作者有话要说:  刘婶到底得的是不是鼠疫?
而落旌又会遇到什么难题?
反正,下一章,是不会告诉你们的。
开启第二卷!!!

  ☆、第23章 Chapter。23异国惊梦

  夜半时分,鹧鸪轻啼。
  落旌猛地从噩梦中惊醒过来,额头上布满着潸潸冷汗,而少女眼神直勾勾地望着黑暗中宅院上的烟色天花板,胸腔里的心脏传来犹如隔世的跳动。
  她已经很久没再梦见从前的事情了,只是偶尔,才会在梦中重温往事的暖与寒。落旌蓦地坐起身来,身上的薄被滑落下来,她手撑着脑袋:今日上课时,教授强行要求每个人解剖白鼠,这才让她再次梦到了从前的过往——
  睡在一旁的百合子叮咛地嗯了一声,揉揉眼睛跟着坐起来,嘟哝道:“落旌,你又做噩梦了?”说着,少女打了一个大大的哈欠,语气里带着些许杞人忧天,“你现在可是东帝大医学系的高材生诶,连自己的失眠都治不好以后可怎么给人治病去?”
  落旌捂着脸嗯了一声,声音中有着轻微的鼻音,如果不细听根本发现不了。黑暗中,落旌放下手低头苦笑了一声,熟练地用日语回答道:“百合子,对不起,我又打扰到你睡觉了。”
  等到回忆被驱逐到角落,额头布满冷汗的落旌才重新躺了下去,她眼睛睁得极大而眼底的青色越发明显。若在平时做了噩梦睡不着觉的话,落旌一定会起来温习功课,可是今天解剖完白鼠后,她不想再见到教科书页上画着的冰冷人体、令人恶心的细胞,更不想闻到扉页中夹带的福尔马林的味道。
  月色皎洁,轻易地穿过轻薄的窗户纸,洒在她们身上。

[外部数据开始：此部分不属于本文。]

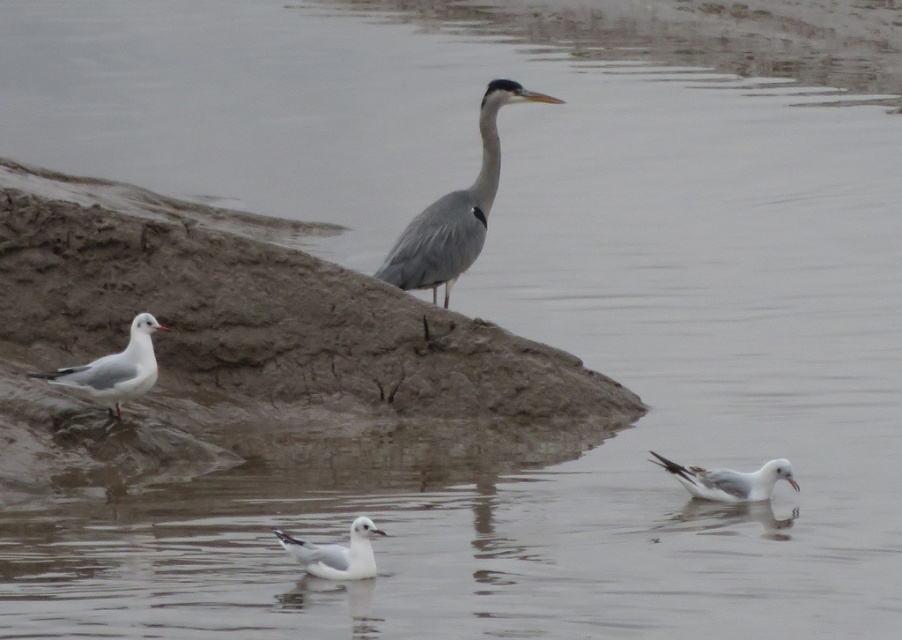
Does gray matte heron at center have a lesser width compared to white matte seagull at lower right?

In fact, gray matte heron at center might be wider than white matte seagull at lower right.

Does gray matte heron at center appear under white matte seagull at lower right?

Actually, gray matte heron at center is above white matte seagull at lower right.

Identify the location of gray matte heron at center. The image size is (902, 640). (456, 211).

How much distance is there between gray matte heron at center and white matte seagull at lower left?

A distance of 1.39 meters exists between gray matte heron at center and white matte seagull at lower left.

From the picture: Who is higher up, gray matte heron at center or white matte seagull at lower left?

Positioned higher is gray matte heron at center.

Is point (486, 205) less distant than point (53, 381)?

No, (486, 205) is further to viewer.

This screenshot has height=640, width=902. In order to click on gray matte heron at center in this screenshot , I will do `click(456, 211)`.

From the picture: Between white matte seagull at lower right and white matte seagull at center, which one is positioned lower?

white matte seagull at center

Is point (723, 483) farther from viewer compared to point (350, 528)?

Yes, point (723, 483) is farther from viewer.

Is point (778, 464) positioned in front of point (291, 540)?

No, it is behind (291, 540).

Identify the location of white matte seagull at lower right. Image resolution: width=902 pixels, height=640 pixels. (729, 480).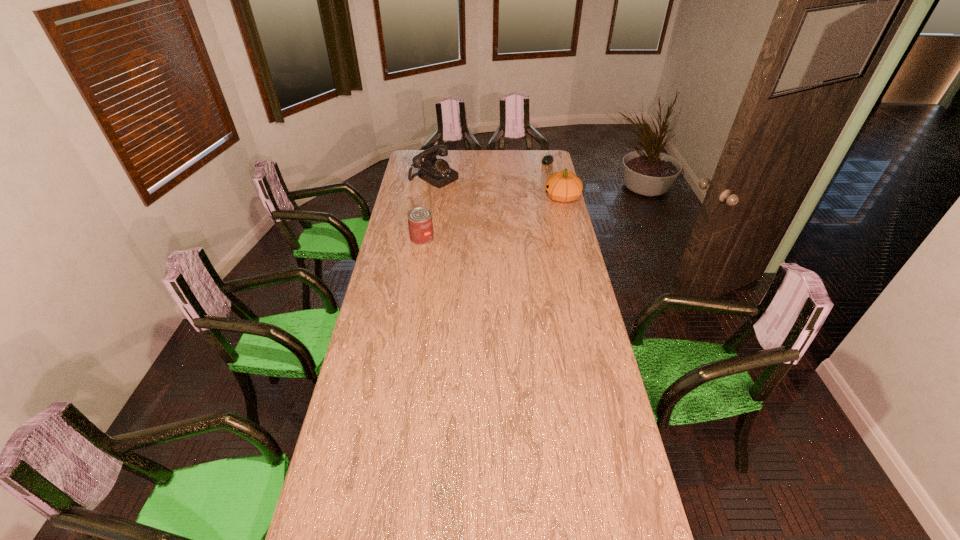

百合子侧身面枕在胳膊上,面朝着落旌:“反正已经被你折腾醒了,堂姐,不如你就把上一次没讲完的故事,继续讲下去好不好?那个女孩子被那户人家污蔑偷东西了之后呢?”少女微微翘着嘴角,笑容非常干净,而明亮的眼神中带着未经苦难的单纯。
  黑暗中,落旌微微沉吟了一下,半响,房间中便流淌着她略显清淡的声音:“因为出了家贼,府里的人们都很生气,于是家里的大夫人下令吊起那个女孩重重地责打她。而这个时候,那个女孩的弟弟冲了出来想要保护他的姐姐,可这个行为惹恼了大夫人……她下令,要剁掉那个女孩偷东西的手。”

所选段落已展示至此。